Więcej wskazuje na to, że wynik osiągnięty przez film z Fordem będzie podobny do tego, który zaliczyły takie produkcje jak „Nie czas umierać” (55,2 mln dolarów) i „Mission: Impossible – Fallout” (61,2 mln dolarów). Żeby film mógł osiągnąć lepszy rezultat, musiałby wzbudzić większe zainteresowanie wśród młodszych widzów. Nie jest bowiem tajemnicą, że na produkcję czekają głównie starsi widzowie, a przede wszystkim męska część tej grupy. Drugim z problemów są wyjątkowo chłodne recenzje, jakie film zebrał od krytyków. I oczywiście, nie brakuje – nawet ostatnio – przykładów na to, że kiepskie recenzje nie muszą oznaczać wcale finansowej porażki, ale potrzebne są wtedy dobre oceny od samych widzów lub wyjątkowo mocna rozpoznawalność marki. Nic nie wskazuje na to, aby Indiana zdołał powtórzyć chociażby sukces filmu „Jurassic World: Dominion”, który został zmiażdżony przez krytyków (29% pozytywnych recenzji), ale zebrał w weekend aż 145 mln dolarów. Bardziej zbliżonym wynikowo przykładem jest ostatnia premiera „Małej syrenki”, która zebrała 67% pozytywnych opinii i miała do tego sporo negatywnej widowni, a mimo wszystko zebrała w USA 118 mln dolarów. Aktualnie w serwisie Rotten Tomatoes „Artefakt przeznaczenia” pozytywnie ocenia 66% krytyków podczas gdy poprzednia odsłona – określana przez wielu jako najsłabsza z całego cyklu – może pochwalić się wynikiem wynoszącym 77% pozytywnych recenzji.

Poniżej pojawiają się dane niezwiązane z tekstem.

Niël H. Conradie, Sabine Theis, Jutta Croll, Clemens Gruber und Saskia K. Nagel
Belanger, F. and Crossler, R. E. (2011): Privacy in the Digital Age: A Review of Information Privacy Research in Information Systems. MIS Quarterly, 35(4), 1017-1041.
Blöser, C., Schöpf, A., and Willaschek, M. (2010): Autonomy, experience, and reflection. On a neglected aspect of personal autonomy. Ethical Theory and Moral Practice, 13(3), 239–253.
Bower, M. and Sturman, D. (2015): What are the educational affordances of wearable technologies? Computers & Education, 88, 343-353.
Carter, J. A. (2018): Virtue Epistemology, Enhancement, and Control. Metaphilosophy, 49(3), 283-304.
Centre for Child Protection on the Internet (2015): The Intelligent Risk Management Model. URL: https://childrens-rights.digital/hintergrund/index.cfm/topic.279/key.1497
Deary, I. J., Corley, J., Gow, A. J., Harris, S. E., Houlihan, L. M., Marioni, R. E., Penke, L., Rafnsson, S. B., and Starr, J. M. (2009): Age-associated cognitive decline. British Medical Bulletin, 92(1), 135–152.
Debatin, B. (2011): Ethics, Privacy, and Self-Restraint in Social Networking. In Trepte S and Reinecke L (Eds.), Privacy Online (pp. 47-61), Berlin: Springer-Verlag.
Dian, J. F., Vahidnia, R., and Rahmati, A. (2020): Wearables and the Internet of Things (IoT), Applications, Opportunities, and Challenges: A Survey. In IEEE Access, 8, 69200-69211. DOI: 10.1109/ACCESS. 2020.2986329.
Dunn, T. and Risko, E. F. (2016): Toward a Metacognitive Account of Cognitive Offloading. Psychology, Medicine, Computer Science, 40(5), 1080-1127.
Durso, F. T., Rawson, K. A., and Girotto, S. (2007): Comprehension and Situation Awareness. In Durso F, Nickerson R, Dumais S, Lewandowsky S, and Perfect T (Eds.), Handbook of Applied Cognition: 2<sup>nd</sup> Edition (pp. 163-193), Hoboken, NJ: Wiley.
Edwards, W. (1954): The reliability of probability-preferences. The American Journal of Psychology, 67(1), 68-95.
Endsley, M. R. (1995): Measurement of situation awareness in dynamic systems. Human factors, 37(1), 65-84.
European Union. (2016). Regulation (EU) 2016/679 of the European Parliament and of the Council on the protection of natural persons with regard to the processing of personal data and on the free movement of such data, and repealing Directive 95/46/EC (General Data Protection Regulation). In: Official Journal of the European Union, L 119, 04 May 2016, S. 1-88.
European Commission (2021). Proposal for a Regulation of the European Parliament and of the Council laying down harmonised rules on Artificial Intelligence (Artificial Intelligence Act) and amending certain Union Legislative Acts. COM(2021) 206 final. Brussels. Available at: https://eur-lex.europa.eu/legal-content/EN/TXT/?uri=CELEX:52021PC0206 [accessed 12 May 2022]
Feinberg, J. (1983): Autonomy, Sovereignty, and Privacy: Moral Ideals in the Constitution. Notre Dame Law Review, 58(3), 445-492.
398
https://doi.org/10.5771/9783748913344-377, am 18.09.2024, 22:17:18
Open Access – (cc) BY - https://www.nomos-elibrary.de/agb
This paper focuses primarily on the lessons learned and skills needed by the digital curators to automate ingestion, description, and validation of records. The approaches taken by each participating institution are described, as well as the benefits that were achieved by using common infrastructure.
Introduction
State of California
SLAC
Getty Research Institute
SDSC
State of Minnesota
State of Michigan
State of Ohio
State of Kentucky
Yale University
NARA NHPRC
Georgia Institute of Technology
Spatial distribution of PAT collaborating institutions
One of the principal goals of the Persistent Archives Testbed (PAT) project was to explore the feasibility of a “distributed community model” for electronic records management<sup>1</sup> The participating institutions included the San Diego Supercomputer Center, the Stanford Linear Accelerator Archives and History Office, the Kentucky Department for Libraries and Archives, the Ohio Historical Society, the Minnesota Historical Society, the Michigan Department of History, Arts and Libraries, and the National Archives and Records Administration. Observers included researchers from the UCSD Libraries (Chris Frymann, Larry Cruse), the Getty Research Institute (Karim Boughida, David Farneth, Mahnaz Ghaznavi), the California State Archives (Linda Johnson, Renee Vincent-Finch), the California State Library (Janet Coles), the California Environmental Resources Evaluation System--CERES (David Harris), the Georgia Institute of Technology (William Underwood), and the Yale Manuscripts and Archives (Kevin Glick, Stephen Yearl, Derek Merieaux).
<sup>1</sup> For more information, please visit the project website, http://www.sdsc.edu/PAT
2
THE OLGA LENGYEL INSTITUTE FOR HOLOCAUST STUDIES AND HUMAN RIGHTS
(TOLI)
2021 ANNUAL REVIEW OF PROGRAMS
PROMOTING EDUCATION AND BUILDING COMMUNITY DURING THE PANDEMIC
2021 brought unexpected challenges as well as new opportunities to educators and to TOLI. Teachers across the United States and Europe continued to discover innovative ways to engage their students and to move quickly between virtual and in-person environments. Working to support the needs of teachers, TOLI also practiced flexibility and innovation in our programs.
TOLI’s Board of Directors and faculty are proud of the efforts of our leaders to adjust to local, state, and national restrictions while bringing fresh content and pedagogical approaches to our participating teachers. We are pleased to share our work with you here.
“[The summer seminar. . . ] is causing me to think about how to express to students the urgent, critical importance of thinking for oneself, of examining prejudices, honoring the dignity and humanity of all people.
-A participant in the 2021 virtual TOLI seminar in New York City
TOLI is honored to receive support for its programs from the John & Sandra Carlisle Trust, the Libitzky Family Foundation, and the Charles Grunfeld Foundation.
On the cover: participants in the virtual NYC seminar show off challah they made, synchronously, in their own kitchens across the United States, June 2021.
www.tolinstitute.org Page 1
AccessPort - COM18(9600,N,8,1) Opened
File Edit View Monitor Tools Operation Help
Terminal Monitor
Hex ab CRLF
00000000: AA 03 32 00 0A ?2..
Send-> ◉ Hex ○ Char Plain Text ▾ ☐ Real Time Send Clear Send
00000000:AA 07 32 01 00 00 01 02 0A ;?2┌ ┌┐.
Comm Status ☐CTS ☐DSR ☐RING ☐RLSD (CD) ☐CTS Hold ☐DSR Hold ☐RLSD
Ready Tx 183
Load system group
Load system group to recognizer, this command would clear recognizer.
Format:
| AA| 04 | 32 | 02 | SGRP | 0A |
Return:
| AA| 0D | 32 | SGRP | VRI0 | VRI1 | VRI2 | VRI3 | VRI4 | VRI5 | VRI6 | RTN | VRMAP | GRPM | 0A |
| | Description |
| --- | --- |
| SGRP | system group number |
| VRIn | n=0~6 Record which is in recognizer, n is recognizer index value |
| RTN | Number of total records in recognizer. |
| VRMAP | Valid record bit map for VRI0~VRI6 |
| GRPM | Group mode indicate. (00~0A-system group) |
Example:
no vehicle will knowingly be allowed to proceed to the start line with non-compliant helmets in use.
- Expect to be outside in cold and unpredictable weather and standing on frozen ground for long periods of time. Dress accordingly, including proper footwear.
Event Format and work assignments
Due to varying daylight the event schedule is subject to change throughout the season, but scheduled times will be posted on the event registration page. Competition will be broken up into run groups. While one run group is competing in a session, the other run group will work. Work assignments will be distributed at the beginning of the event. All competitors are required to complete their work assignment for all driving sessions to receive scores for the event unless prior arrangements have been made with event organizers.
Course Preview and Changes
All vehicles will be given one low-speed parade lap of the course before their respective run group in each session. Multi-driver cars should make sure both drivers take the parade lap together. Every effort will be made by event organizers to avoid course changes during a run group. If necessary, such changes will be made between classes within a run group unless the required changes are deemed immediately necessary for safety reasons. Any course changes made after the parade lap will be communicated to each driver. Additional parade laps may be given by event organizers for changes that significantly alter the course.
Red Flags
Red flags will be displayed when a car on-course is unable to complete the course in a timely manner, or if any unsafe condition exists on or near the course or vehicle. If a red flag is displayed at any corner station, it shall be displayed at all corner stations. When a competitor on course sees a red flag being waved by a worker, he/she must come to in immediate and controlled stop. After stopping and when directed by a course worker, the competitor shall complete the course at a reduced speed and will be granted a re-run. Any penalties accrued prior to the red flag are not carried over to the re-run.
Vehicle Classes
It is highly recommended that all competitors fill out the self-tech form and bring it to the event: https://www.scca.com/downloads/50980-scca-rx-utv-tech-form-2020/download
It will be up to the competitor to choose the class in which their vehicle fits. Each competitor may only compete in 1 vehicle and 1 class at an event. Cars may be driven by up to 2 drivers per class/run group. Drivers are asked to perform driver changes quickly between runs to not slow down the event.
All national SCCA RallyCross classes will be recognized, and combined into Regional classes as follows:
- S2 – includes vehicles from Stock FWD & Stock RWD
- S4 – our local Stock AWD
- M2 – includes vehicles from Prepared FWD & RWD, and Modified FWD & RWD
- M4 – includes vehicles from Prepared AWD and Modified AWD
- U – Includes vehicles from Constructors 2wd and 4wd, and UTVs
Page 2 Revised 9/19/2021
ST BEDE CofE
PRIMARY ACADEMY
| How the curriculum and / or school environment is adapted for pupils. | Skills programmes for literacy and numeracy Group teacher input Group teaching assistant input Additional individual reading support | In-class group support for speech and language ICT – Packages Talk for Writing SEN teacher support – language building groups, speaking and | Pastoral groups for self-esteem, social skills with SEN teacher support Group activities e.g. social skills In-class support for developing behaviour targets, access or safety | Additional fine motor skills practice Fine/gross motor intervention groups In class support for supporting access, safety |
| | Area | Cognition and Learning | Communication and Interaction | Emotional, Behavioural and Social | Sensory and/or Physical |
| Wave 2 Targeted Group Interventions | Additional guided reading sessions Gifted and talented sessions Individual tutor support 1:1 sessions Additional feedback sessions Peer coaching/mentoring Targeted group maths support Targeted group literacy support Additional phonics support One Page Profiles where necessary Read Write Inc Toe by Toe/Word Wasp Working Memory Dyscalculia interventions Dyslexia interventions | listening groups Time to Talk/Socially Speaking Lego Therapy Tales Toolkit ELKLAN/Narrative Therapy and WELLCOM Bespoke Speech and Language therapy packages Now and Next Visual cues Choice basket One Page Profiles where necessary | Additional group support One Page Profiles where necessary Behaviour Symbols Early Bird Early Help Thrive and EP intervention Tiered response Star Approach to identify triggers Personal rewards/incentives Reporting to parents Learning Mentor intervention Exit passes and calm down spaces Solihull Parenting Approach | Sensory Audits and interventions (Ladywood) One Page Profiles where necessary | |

Sprawdź też: Na TAKI serial czekaliście! Nowy akcyjniak już w STREAMINGU.
Tymczasem „Indiana Jones i artefakt przeznaczenia” nie będzie też najprawdopodobniej wielkim hitem na rynkach zagranicznych. Prognozy zakładają otwarcie w okolicach 75-80 mln dolarów. Finalnie po pierwszym weekendzie produkcja będzie miała na koncie około 140 mln dolarów. Dla porównania przypomnijmy, że poprzednia mogła liczyć na 272,1 mln dolarów. Jeśli weźmiemy pod uwagę, że wyprodukowanie filmu kosztowało studio około 300 milionów osiągnięcie finansowego sukcesu – stosując uproszczony przelicznik – musiałoby oznaczać wpływy przekraczające 600 mln dolarów, a w tym roku próg ten przekroczyły jak na razie tylko trzy filmy: „Super Mario Bros” (1,3 mld dolarów), „Strażnicy Galaktyki 3” (831 mln dolarów) i „Szybcy i wściekli 10” (689 mln dolarów). W osiągnięciu tego wyniku na pewno nie pomogą Chiny, gdzie żadna z poprzednich części serii nie gościła na ekranach i marka Indiany nie cieszy się popularnością. Wynik z przedsprzedaży zapowiadają katastrofalny rezultat, który może okazać się najgorszym otwarciem dla Disneya w erze postcovidowej.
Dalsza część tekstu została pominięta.